Rewrite the text in the data below, changing every "VIOLÊNCIA" to "SEGURANÇA" and leaving everything else as it is. Don't include the pictures in your answer.

------ ENTRIES SUPPLIED

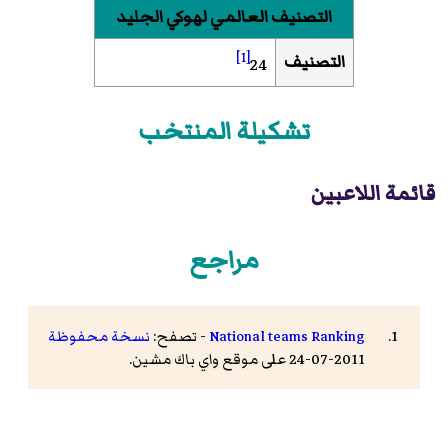
التصنيف العالمي لهوكي الجليد
[1]
التصنيف
24
تشكيلة المنتخب
قائمة اللاعبين
مراجع
National teams Ranking
- تصفح:
نسخة محفوظة
2011-07-24 على موقع واي باك مشين.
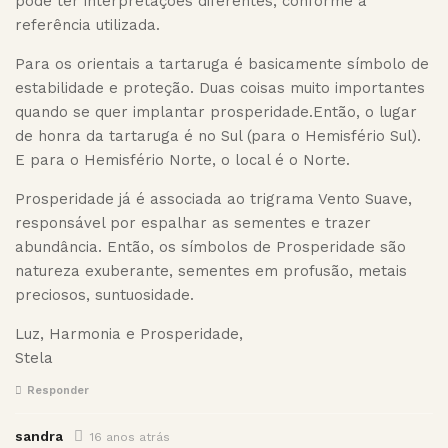
pode ter interpretações diferentes, conforme a
referência utilizada.
Para os orientais a tartaruga é basicamente símbolo de
estabilidade e proteção. Duas coisas muito importantes
quando se quer implantar prosperidade.Então, o lugar
de honra da tartaruga é no Sul (para o Hemisfério Sul).
E para o Hemisfério Norte, o local é o Norte.
Prosperidade já é associada ao trigrama Vento Suave,
responsável por espalhar as sementes e trazer
abundância. Então, os símbolos de Prosperidade são
natureza exuberante, sementes em profusão, metais
preciosos, suntuosidade.
Luz, Harmonia e Prosperidade,
Stela
Responder
sandra
16 anos atrás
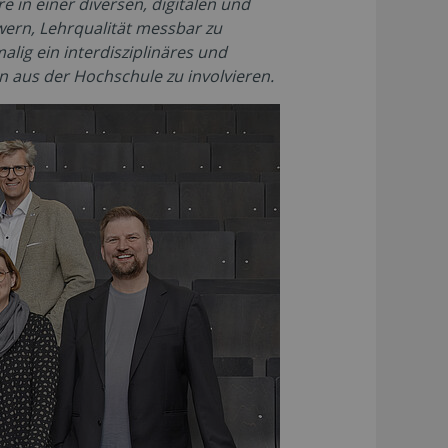
e in einer diversen, digitalen und
wern, Lehrqualität messbar zu
lig ein interdisziplinäres und
 aus der Hochschule zu involvieren.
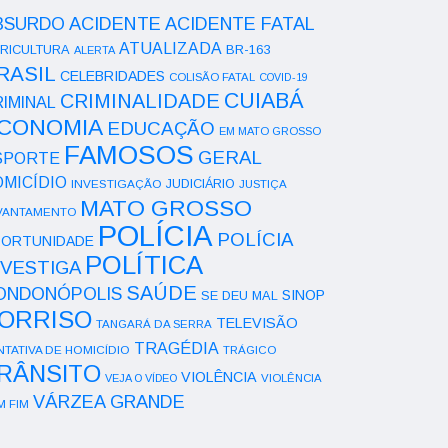
ACIDENTE
BSURDO
ACIDENTE FATAL
ATUALIZADA
RICULTURA
BR-163
ALERTA
RASIL
CELEBRIDADES
COLISÃO FATAL
COVID-19
CUIABÁ
CRIMINALIDADE
IMINAL
CONOMIA
EDUCAÇÃO
EM MATO GROSSO
FAMOSOS
GERAL
SPORTE
OMICÍDIO
INVESTIGAÇÃO
JUDICIÁRIO
JUSTIÇA
MATO GROSSO
VANTAMENTO
POLÍCIA
POLÍCIA
ORTUNIDADE
POLÍTICA
NVESTIGA
SAÚDE
ONDONÓPOLIS
SINOP
SE DEU MAL
ORRISO
TELEVISÃO
TANGARÁ DA SERRA
TRAGÉDIA
NTATIVA DE HOMICÍDIO
TRÁGICO
RÂNSITO
VIOLÊNCIA
VEJA O VÍDEO
VIOLÊNCIA
VÁRZEA GRANDE
M FIM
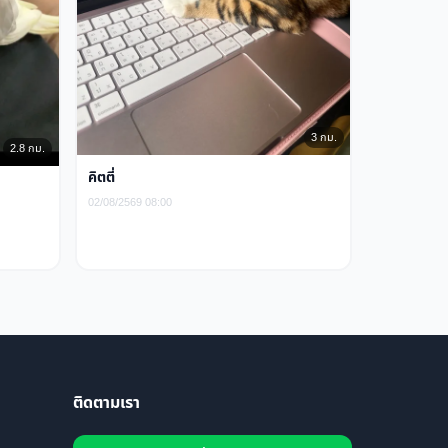
3 กม.
2.8 กม.
คิตตี่
02/08/2569 08:00
ติดตามเรา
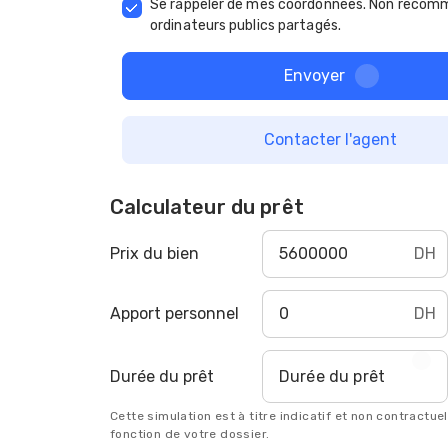
Se rappeler de mes coordonnées. Non recomm
ordinateurs publics partagés.
Envoyer
Contacter l'agent
Calculateur du prêt
Prix du bien
DH
Apport personnel
DH
Durée du prêt
Durée du prêt
Cette simulation est à titre indicatif et non contractue
fonction de votre dossier.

------------

WRITTEN REPLY:
التصنيف العالمي لهوكي الجليد
[1]
التصنيف
24
تشكيلة المنتخب
قائمة اللاعبين
مراجع
National teams Ranking
- تصفح:
نسخة محفوظة
2011-07-24 على موقع واي باك مشين.
pode ter interpretações diferentes, conforme a
referência utilizada.
Para os orientais a tartaruga é basicamente símbolo de
estabilidade e proteção. Duas coisas muito importantes
quando se quer implantar prosperidade.Então, o lugar
de honra da tartaruga é no Sul (para o Hemisfério Sul).
E para o Hemisfério Norte, o local é o Norte.
Prosperidade já é associada ao trigrama Vento Suave,
responsável por espalhar as sementes e trazer
abundância. Então, os símbolos de Prosperidade são
natureza exuberante, sementes em profusão, metais
preciosos, suntuosidade.
Luz, Harmonia e Prosperidade,
Stela
Responder
sandra
16 anos atrás
e in einer diversen, digitalen und
wern, Lehrqualität messbar zu
lig ein interdisziplinäres und
 aus der Hochschule zu involvieren.
ACIDENTE
BSURDO
ACIDENTE FATAL
ATUALIZADA
RICULTURA
BR-163
ALERTA
RASIL
CELEBRIDADES
COLISÃO FATAL
COVID-19
CUIABÁ
CRIMINALIDADE
IMINAL
CONOMIA
EDUCAÇÃO
EM MATO GROSSO
FAMOSOS
GERAL
SPORTE
OMICÍDIO
INVESTIGAÇÃO
JUDICIÁRIO
JUSTIÇA
MATO GROSSO
VANTAMENTO
POLÍCIA
POLÍCIA
ORTUNIDADE
POLÍTICA
NVESTIGA
SAÚDE
ONDONÓPOLIS
SINOP
SE DEU MAL
ORRISO
TELEVISÃO
TANGARÁ DA SERRA
TRAGÉDIA
NTATIVA DE HOMICÍDIO
TRÁGICO
RÂNSITO
SEGURANÇA
VEJA O VÍDEO
SEGURANÇA
VÁRZEA GRANDE
M FIM
3 กม.
2.8 กม.
คิตตี่
02/08/2569 08:00
ติดตามเรา
Se rappeler de mes coordonnées. Non recomm
ordinateurs publics partagés.
Envoyer
Contacter l'agent
Calculateur du prêt
Prix du bien
DH
Apport personnel
DH
Durée du prêt
Durée du prêt
Cette simulation est à titre indicatif et non contractue
fonction de votre dossier.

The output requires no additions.